## [Work order]
Output the records, every one, exactly as given.

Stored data
##########
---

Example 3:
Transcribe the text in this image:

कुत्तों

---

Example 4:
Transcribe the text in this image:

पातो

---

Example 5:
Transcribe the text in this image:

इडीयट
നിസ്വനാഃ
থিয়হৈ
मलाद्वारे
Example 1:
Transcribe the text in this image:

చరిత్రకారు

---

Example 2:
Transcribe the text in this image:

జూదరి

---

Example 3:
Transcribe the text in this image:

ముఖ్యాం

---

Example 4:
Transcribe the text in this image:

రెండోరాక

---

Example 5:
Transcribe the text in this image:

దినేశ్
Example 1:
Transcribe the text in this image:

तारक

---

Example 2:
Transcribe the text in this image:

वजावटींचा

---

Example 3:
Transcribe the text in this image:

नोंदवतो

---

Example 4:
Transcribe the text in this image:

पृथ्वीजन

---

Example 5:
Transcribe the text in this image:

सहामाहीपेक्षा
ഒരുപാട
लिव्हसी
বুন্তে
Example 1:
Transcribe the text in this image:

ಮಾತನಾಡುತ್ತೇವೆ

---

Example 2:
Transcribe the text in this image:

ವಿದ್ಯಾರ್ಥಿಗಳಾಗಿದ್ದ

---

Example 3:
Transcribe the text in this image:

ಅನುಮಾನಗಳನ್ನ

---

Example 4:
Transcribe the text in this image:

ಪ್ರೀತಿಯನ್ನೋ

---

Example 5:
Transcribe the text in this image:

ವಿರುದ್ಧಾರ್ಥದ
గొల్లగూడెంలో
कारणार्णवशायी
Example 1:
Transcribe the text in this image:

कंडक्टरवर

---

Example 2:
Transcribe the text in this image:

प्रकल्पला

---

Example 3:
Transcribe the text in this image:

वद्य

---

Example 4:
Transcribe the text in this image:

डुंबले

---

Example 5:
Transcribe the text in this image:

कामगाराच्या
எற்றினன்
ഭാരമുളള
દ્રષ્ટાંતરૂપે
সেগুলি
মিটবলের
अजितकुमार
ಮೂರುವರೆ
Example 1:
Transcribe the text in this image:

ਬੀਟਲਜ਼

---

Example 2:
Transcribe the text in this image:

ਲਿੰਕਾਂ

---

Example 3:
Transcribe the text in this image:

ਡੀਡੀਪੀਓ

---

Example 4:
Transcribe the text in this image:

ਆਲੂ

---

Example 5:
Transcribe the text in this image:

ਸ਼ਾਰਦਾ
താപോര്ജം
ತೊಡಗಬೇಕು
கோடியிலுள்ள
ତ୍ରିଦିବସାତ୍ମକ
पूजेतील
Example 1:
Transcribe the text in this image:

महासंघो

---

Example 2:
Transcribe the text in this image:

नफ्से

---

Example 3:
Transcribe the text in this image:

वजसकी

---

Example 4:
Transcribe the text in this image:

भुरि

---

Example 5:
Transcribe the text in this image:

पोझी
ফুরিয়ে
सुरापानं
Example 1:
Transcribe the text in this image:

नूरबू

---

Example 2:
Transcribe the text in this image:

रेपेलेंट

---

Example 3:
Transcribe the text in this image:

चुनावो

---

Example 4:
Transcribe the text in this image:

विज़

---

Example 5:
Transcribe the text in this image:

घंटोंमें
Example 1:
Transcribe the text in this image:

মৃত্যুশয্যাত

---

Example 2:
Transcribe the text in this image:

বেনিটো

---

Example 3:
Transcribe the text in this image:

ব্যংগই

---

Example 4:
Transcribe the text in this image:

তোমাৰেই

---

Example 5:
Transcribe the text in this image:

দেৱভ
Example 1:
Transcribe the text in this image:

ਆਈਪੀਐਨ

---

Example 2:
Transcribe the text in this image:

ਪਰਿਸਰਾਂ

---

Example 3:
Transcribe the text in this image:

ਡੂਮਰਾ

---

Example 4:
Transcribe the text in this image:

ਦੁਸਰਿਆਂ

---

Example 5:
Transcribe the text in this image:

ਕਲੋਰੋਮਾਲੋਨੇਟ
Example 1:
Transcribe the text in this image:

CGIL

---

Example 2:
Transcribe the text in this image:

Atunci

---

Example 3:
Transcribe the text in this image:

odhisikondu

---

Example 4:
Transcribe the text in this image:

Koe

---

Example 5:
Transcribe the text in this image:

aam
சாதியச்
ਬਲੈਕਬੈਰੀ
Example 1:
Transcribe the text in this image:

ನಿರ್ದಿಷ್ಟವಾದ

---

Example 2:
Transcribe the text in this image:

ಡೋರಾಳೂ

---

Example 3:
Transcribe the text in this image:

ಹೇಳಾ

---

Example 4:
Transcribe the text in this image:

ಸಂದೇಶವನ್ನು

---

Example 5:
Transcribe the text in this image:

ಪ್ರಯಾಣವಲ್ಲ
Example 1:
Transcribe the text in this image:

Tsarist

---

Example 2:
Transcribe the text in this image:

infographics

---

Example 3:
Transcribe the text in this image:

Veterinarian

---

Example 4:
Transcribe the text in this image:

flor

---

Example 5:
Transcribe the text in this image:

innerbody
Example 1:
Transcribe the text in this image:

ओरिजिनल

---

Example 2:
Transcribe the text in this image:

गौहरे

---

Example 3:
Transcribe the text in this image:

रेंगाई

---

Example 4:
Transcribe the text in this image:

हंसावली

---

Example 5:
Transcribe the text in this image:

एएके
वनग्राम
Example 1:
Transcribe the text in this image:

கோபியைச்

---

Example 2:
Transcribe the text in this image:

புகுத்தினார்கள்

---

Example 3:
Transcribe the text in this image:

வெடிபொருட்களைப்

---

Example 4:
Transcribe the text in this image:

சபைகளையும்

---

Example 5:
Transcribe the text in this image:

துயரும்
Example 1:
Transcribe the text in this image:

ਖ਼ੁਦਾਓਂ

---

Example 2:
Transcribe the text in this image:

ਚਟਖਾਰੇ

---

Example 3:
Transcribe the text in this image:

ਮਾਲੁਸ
##########
## [Answer]
---

Example 3:
Transcribe the text in this image:

कुत्तों

---

Example 4:
Transcribe the text in this image:

पातो

---

Example 5:
Transcribe the text in this image:

इडीयट
നിസ്വനാഃ
থিয়হৈ
मलाद्वारे
Example 1:
Transcribe the text in this image:

చరిత్రకారు

---

Example 2:
Transcribe the text in this image:

జూదరి

---

Example 3:
Transcribe the text in this image:

ముఖ్యాం

---

Example 4:
Transcribe the text in this image:

రెండోరాక

---

Example 5:
Transcribe the text in this image:

దినేశ్
Example 1:
Transcribe the text in this image:

तारक

---

Example 2:
Transcribe the text in this image:

वजावटींचा

---

Example 3:
Transcribe the text in this image:

नोंदवतो

---

Example 4:
Transcribe the text in this image:

पृथ्वीजन

---

Example 5:
Transcribe the text in this image:

सहामाहीपेक्षा
ഒരുപാട
लिव्हसी
বুন্তে
Example 1:
Transcribe the text in this image:

ಮಾತನಾಡುತ್ತೇವೆ

---

Example 2:
Transcribe the text in this image:

ವಿದ್ಯಾರ್ಥಿಗಳಾಗಿದ್ದ

---

Example 3:
Transcribe the text in this image:

ಅನುಮಾನಗಳನ್ನ

---

Example 4:
Transcribe the text in this image:

ಪ್ರೀತಿಯನ್ನೋ

---

Example 5:
Transcribe the text in this image:

ವಿರುದ್ಧಾರ್ಥದ
గొల్లగూడెంలో
कारणार्णवशायी
Example 1:
Transcribe the text in this image:

कंडक्टरवर

---

Example 2:
Transcribe the text in this image:

प्रकल्पला

---

Example 3:
Transcribe the text in this image:

वद्य

---

Example 4:
Transcribe the text in this image:

डुंबले

---

Example 5:
Transcribe the text in this image:

कामगाराच्या
எற்றினன்
ഭാരമുളള
દ્રષ્ટાંતરૂપે
সেগুলি
মিটবলের
अजितकुमार
ಮೂರುವರೆ
Example 1:
Transcribe the text in this image:

ਬੀਟਲਜ਼

---

Example 2:
Transcribe the text in this image:

ਲਿੰਕਾਂ

---

Example 3:
Transcribe the text in this image:

ਡੀਡੀਪੀਓ

---

Example 4:
Transcribe the text in this image:

ਆਲੂ

---

Example 5:
Transcribe the text in this image:

ਸ਼ਾਰਦਾ
താപോര്ജം
ತೊಡಗಬೇಕು
கோடியிலுள்ள
ତ୍ରିଦିବସାତ୍ମକ
पूजेतील
Example 1:
Transcribe the text in this image:

महासंघो

---

Example 2:
Transcribe the text in this image:

नफ्से

---

Example 3:
Transcribe the text in this image:

वजसकी

---

Example 4:
Transcribe the text in this image:

भुरि

---

Example 5:
Transcribe the text in this image:

पोझी
ফুরিয়ে
सुरापानं
Example 1:
Transcribe the text in this image:

नूरबू

---

Example 2:
Transcribe the text in this image:

रेपेलेंट

---

Example 3:
Transcribe the text in this image:

चुनावो

---

Example 4:
Transcribe the text in this image:

विज़

---

Example 5:
Transcribe the text in this image:

घंटोंमें
Example 1:
Transcribe the text in this image:

মৃত্যুশয্যাত

---

Example 2:
Transcribe the text in this image:

বেনিটো

---

Example 3:
Transcribe the text in this image:

ব্যংগই

---

Example 4:
Transcribe the text in this image:

তোমাৰেই

---

Example 5:
Transcribe the text in this image:

দেৱভ
Example 1:
Transcribe the text in this image:

ਆਈਪੀਐਨ

---

Example 2:
Transcribe the text in this image:

ਪਰਿਸਰਾਂ

---

Example 3:
Transcribe the text in this image:

ਡੂਮਰਾ

---

Example 4:
Transcribe the text in this image:

ਦੁਸਰਿਆਂ

---

Example 5:
Transcribe the text in this image:

ਕਲੋਰੋਮਾਲੋਨੇਟ
Example 1:
Transcribe the text in this image:

CGIL

---

Example 2:
Transcribe the text in this image:

Atunci

---

Example 3:
Transcribe the text in this image:

odhisikondu

---

Example 4:
Transcribe the text in this image:

Koe

---

Example 5:
Transcribe the text in this image:

aam
சாதியச்
ਬਲੈਕਬੈਰੀ
Example 1:
Transcribe the text in this image:

ನಿರ್ದಿಷ್ಟವಾದ

---

Example 2:
Transcribe the text in this image:

ಡೋರಾಳೂ

---

Example 3:
Transcribe the text in this image:

ಹೇಳಾ

---

Example 4:
Transcribe the text in this image:

ಸಂದೇಶವನ್ನು

---

Example 5:
Transcribe the text in this image:

ಪ್ರಯಾಣವಲ್ಲ
Example 1:
Transcribe the text in this image:

Tsarist

---

Example 2:
Transcribe the text in this image:

infographics

---

Example 3:
Transcribe the text in this image:

Veterinarian

---

Example 4:
Transcribe the text in this image:

flor

---

Example 5:
Transcribe the text in this image:

innerbody
Example 1:
Transcribe the text in this image:

ओरिजिनल

---

Example 2:
Transcribe the text in this image:

गौहरे

---

Example 3:
Transcribe the text in this image:

रेंगाई

---

Example 4:
Transcribe the text in this image:

हंसावली

---

Example 5:
Transcribe the text in this image:

एएके
वनग्राम
Example 1:
Transcribe the text in this image:

கோபியைச்

---

Example 2:
Transcribe the text in this image:

புகுத்தினார்கள்

---

Example 3:
Transcribe the text in this image:

வெடிபொருட்களைப்

---

Example 4:
Transcribe the text in this image:

சபைகளையும்

---

Example 5:
Transcribe the text in this image:

துயரும்
Example 1:
Transcribe the text in this image:

ਖ਼ੁਦਾਓਂ

---

Example 2:
Transcribe the text in this image:

ਚਟਖਾਰੇ

---

Example 3:
Transcribe the text in this image:

ਮਾਲੁਸ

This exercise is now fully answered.